> _INSTRUCTIONS FOR THE TASK_: Whenever a line of the data below holds the string "Focus", copy that line.

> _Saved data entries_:
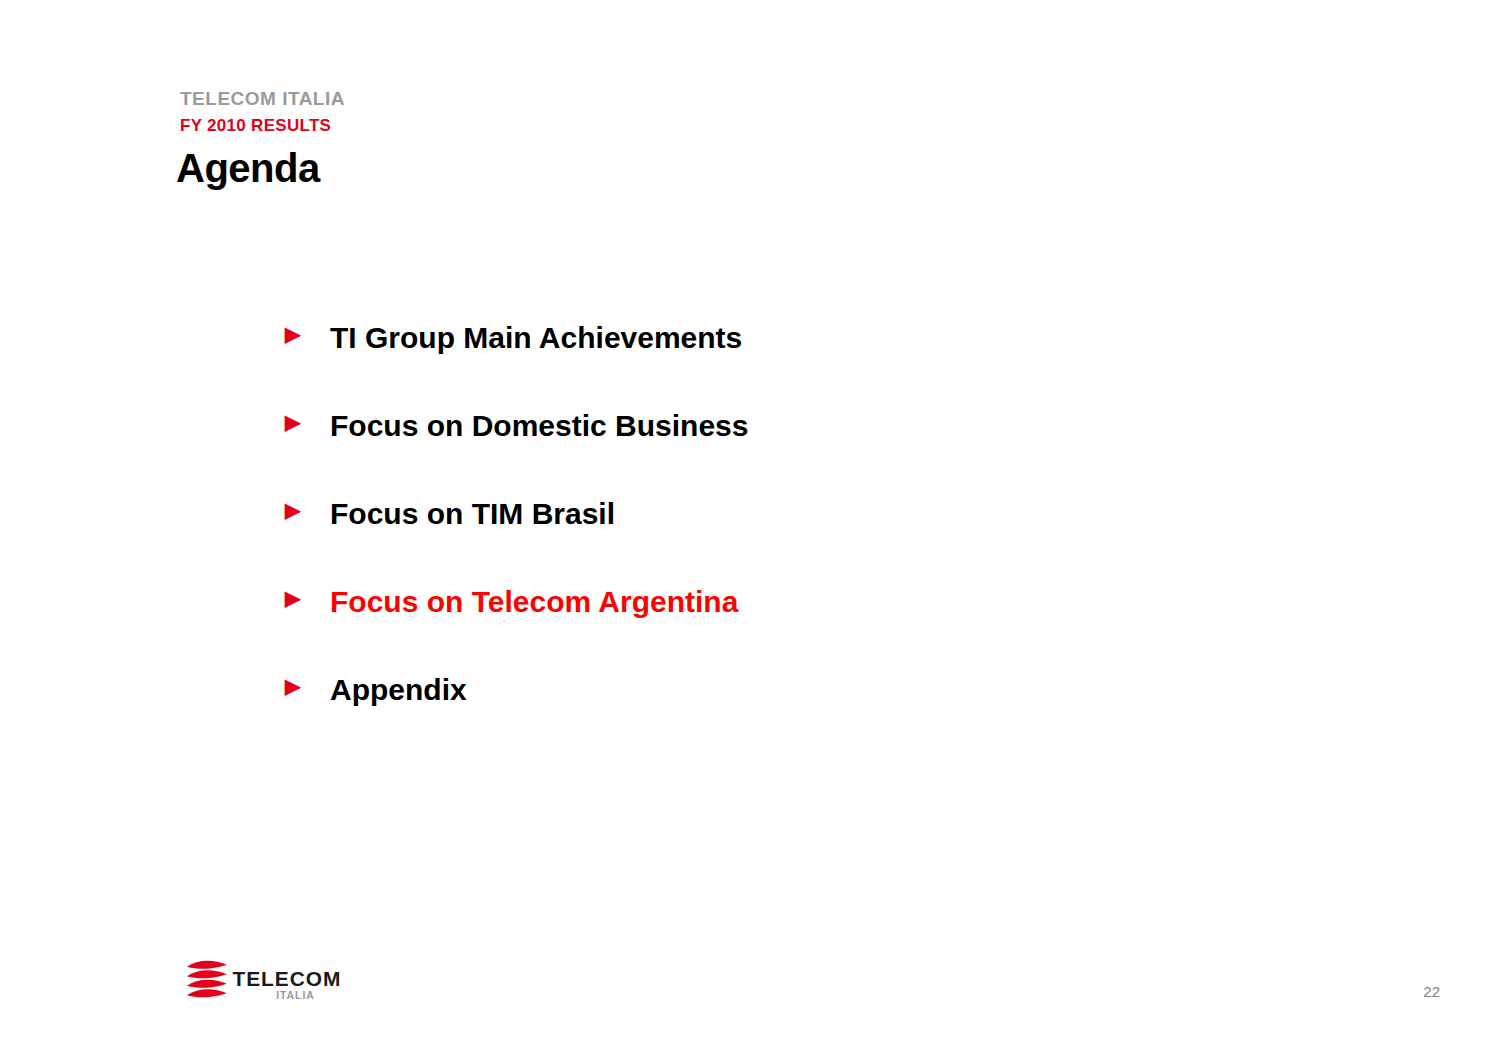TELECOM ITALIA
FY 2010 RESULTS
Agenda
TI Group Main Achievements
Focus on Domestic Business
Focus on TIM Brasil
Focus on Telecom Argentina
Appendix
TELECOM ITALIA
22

> _EXPECTED ANSWER_:
Focus on Domestic Business
Focus on TIM Brasil
Focus on Telecom Argentina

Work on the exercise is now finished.